I have a problem

svynx

New member
I feel like crap right now. Short story: I have a choco starfish which has been in every saltwater tank that I have owned. I was originally going with a FOWLR tank, so I wasn't worried about him eating my coral. Well, I've switched to a reef tank, and have had polyps in the tank for about 2 months. The starfish has just started to eat them. So, I put him in my sump...and reluctantly put him in my return section, which has about 10lb of live rock in it. While I was at work, it struck me that he might be of the "not smart" kind, and wander too close to the return pump (mag 9.5). Well, when I got home (about an hour ago) sure enough one of his arms was stuck, and he was blocking all flow to the display. I turned the pump off and pulled him out. His arm is in bad shape where it attaches to the main body. He isn't mangled from the prop, thankfully. The two adjacent arms are flatter than they used to be.

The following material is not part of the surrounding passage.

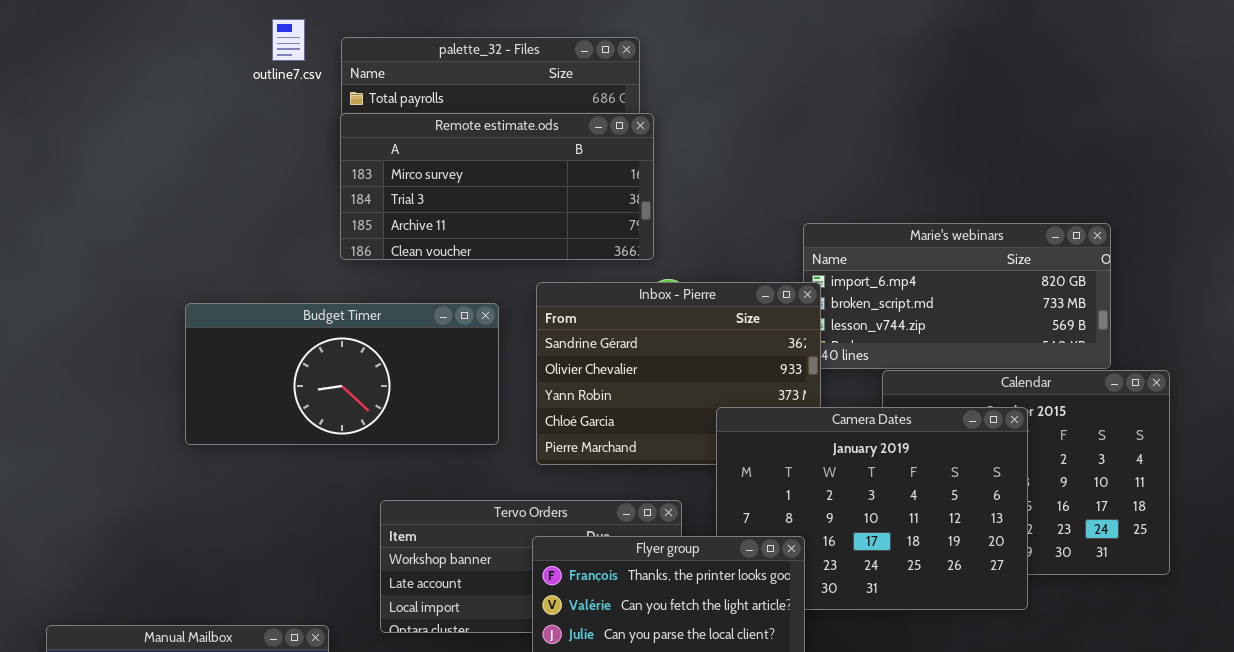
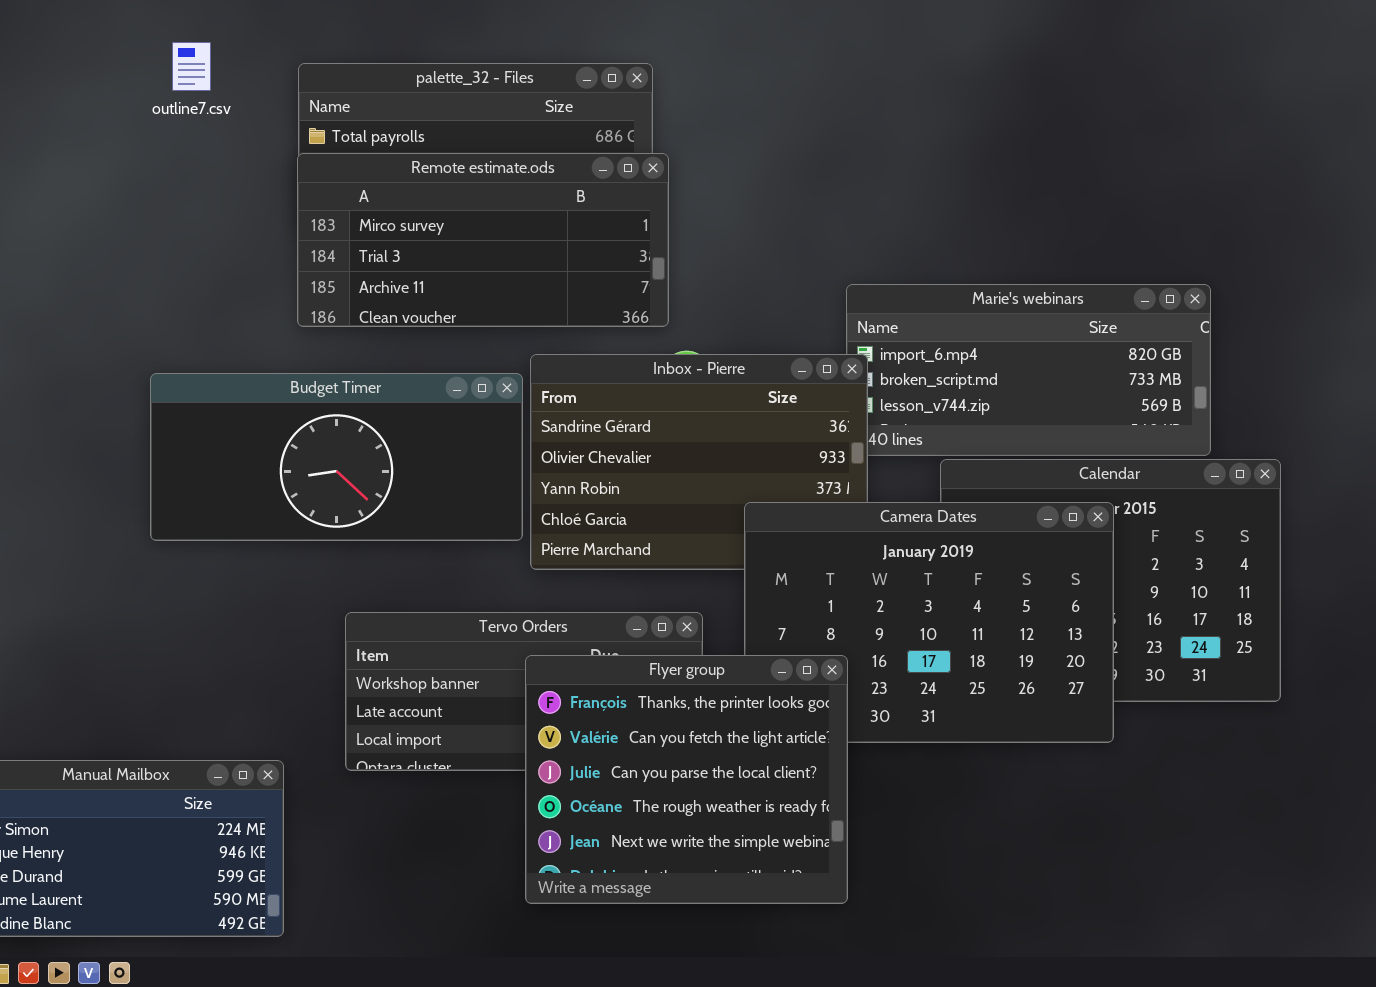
outline7.csv: [272,19,305,61] -> [172,42,211,91], moved
Budget Timer: [185,303,499,445] -> [150,373,523,541], moved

And the worst part of it looks like a bulge/tumor on the damaged leg. I have now moved him into my fuge, which has no pumps in it at all. When I moved him, I looked at his underside, and everything looks ok exept of course for the one leg.
I'm really worried that I have doomed this guy. I know that starfish can regrow legs, but is this one too far gone?
SUC50055.jpg

SUC50054.jpg

SUC50053.jpg
 
As long as you give him good water quality and enough food to recover it will be fine. The main problem you will have is if it gets infected. You may be able to treat with an antibacterial but I know nothing about how they react on invertabrates.

What I would do is take a sterile razor blade or sharp knife and cut the rest of the damaged arm so you have a clean cut and watch for infection. If the arm heals and you give it enough food it will regrow the arm. There are a lot of people who cut the arms off of their stars to feed harlequin shrimp, then rotate the stars so they don't have to kill the star and then reuse the star as the new arms grow.

Good luck, and hope it goes well.
 
So sorry about that, these guys are cool and they grow on you. I wouldn't cut it, I would just leave it. Why re-injure the area? Keep the water quality up and give him small pieces of Nori. They are pretty resiliant so all you can do is just give him the best chance and wait.
 
Update: I got home that night to find that he lost the damaged arm. I gave him a small piece of silverside and he seemed to take it without any problems.
Fast forward to today: I took a quick glance at him this morning before heading for work and the wound seems to be healing up a little. I'll feed him again today after work and see how things are going.
Thanks.
 
The reason for the cut is to prevent infection from rotting dead material that has no circulation. If some of the tissue is torn up and can't heal, bacteria will infect that area and spred. If the star looks like it is healing I would not do anything different, but removing the dead and decaying tissue can only help with the healing.